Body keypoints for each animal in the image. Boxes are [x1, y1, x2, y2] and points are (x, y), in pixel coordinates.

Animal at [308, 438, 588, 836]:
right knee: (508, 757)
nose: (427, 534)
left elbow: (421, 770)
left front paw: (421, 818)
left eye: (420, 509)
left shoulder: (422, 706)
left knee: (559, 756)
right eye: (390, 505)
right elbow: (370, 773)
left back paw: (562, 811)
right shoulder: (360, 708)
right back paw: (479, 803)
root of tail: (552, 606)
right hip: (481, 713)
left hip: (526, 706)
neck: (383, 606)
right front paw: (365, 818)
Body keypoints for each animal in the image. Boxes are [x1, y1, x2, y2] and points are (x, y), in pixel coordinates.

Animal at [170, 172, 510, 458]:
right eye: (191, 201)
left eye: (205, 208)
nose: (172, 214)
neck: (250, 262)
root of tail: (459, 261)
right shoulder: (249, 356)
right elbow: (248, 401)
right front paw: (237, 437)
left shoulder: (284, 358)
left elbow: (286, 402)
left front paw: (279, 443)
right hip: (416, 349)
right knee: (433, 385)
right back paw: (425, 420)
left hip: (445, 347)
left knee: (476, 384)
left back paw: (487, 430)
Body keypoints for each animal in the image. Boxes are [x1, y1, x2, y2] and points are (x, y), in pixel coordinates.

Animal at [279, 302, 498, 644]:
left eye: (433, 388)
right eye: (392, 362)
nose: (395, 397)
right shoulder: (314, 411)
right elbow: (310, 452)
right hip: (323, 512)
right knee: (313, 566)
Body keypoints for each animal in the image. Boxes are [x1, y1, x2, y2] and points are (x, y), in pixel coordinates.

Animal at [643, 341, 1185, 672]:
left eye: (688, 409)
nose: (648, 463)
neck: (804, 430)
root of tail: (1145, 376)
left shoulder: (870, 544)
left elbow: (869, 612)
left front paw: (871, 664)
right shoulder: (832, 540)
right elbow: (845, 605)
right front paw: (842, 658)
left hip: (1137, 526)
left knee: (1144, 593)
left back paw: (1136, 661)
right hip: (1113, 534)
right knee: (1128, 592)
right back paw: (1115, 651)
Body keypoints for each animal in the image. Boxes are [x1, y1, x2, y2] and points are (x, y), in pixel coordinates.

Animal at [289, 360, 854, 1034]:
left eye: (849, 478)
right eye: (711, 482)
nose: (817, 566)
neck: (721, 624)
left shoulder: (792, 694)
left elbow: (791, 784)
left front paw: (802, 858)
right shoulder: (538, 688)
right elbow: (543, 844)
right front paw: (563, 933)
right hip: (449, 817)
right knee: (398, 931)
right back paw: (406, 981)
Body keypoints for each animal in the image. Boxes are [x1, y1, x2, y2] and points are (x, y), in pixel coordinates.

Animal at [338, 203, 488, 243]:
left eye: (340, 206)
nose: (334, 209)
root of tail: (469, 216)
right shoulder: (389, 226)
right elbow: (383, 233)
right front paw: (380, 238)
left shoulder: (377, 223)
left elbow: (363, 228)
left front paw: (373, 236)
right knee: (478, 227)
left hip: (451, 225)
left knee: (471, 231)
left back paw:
——
▶ [YOUR INSTRUCTIONS]
The records above need to be retyped in full, exactly as given.

▶ [ANSWER TO THIS PROBLEM]
Body keypoints for each animal in the image. Boxes are [x1, y1, x2, y2] and points are (x, y), in pixel coordinates.

Animal at [308, 438, 588, 836]:
right knee: (508, 757)
nose: (427, 534)
left elbow: (421, 770)
left front paw: (421, 818)
left eye: (420, 509)
left shoulder: (422, 706)
left knee: (559, 756)
right eye: (390, 505)
right elbow: (370, 773)
left back paw: (562, 811)
right shoulder: (360, 708)
right back paw: (479, 803)
root of tail: (552, 606)
right hip: (481, 713)
left hip: (526, 706)
neck: (383, 606)
right front paw: (365, 818)
Body keypoints for each animal in the image. Boxes are [x1, y1, x2, y2] and points are (x, y), in pixel coordinates.

Animal at [170, 172, 510, 458]:
right eye: (191, 201)
left eye: (205, 208)
nose: (172, 214)
neck: (250, 262)
root of tail: (459, 261)
right shoulder: (249, 356)
right elbow: (248, 401)
right front paw: (237, 437)
left shoulder: (284, 358)
left elbow: (286, 402)
left front paw: (279, 443)
right hip: (416, 349)
right knee: (433, 385)
right back paw: (425, 420)
left hip: (445, 347)
left knee: (476, 384)
left back paw: (487, 430)
Body keypoints for each animal in the image. Boxes are [x1, y1, x2, y2] and points are (x, y), in pixel coordinates.

Animal at [279, 302, 498, 644]:
left eye: (433, 388)
right eye: (392, 362)
nose: (395, 397)
right shoulder: (314, 411)
right elbow: (310, 452)
right hip: (323, 512)
right knee: (313, 566)
Body keypoints for each animal in the image. Boxes are [x1, y1, x2, y2] and points are (x, y), in pixel coordinates.

Animal at [643, 341, 1185, 672]:
left eye: (688, 409)
nose: (648, 463)
neck: (804, 430)
root of tail: (1145, 376)
left shoulder: (870, 544)
left elbow: (869, 612)
left front paw: (871, 664)
right shoulder: (832, 540)
right elbow: (845, 605)
right front paw: (842, 658)
left hip: (1137, 526)
left knee: (1144, 593)
left back paw: (1136, 661)
right hip: (1113, 534)
right knee: (1128, 592)
right back paw: (1115, 651)
Body keypoints for each animal in the image. Boxes are [x1, y1, x2, y2] and points are (x, y), in pixel coordinates.

Animal at [289, 360, 854, 1034]:
left eye: (849, 478)
right eye: (711, 482)
nose: (817, 566)
neck: (721, 624)
left shoulder: (792, 694)
left elbow: (791, 784)
left front paw: (802, 858)
right shoulder: (538, 688)
right elbow: (543, 844)
right front paw: (563, 933)
right hip: (449, 817)
right knee: (398, 931)
right back paw: (406, 981)
Body keypoints for each animal in the image. Boxes are [x1, y1, x2, y2] and points are (x, y), in pixel coordinates.

Animal at [338, 203, 488, 243]:
left eye: (340, 206)
nose: (334, 209)
root of tail: (469, 216)
right shoulder: (389, 226)
right elbow: (383, 233)
right front paw: (380, 238)
left shoulder: (377, 223)
left elbow: (363, 228)
left front paw: (373, 236)
right knee: (478, 227)
left hip: (451, 225)
left knee: (471, 231)
left back paw:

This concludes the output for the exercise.